Record extracts

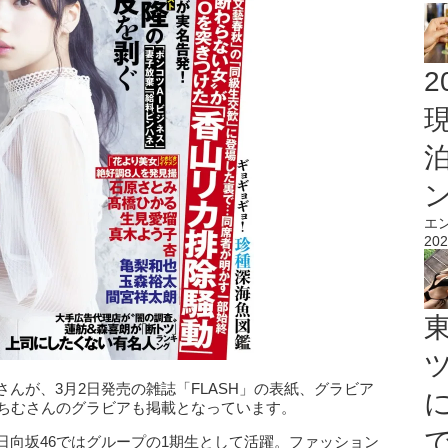
2
エ
202
さんが、3月2日発売の雑誌「FLASH」の表紙、グラビア
てんちむさんのグラビアも掲載となっています。
日向坂46ではグループの1期生として活躍。ファッション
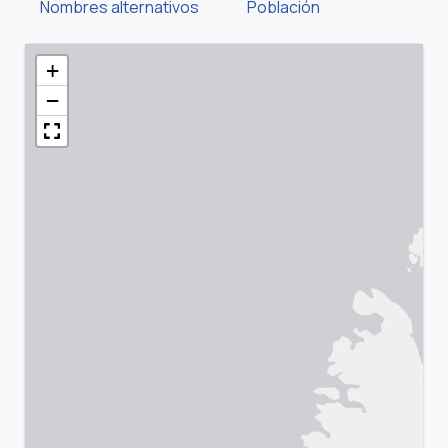
Nombres alternativos
Población
+
−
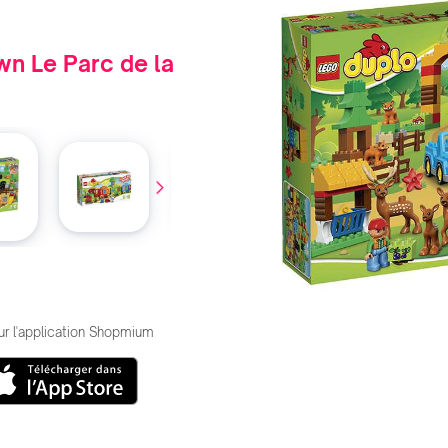
n Le Parc de la
ur l'application Shopmium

Task
Reproduce the data above word for word, but leave the images out.

Completed task
2
エ
202
さんが、3月2日発売の雑誌「FLASH」の表紙、グラビア
てんちむさんのグラビアも掲載となっています。
日向坂46ではグループの1期生として活躍。ファッション
Nombres alternativos
Población
+
−
n Le Parc de la
ur l'application Shopmium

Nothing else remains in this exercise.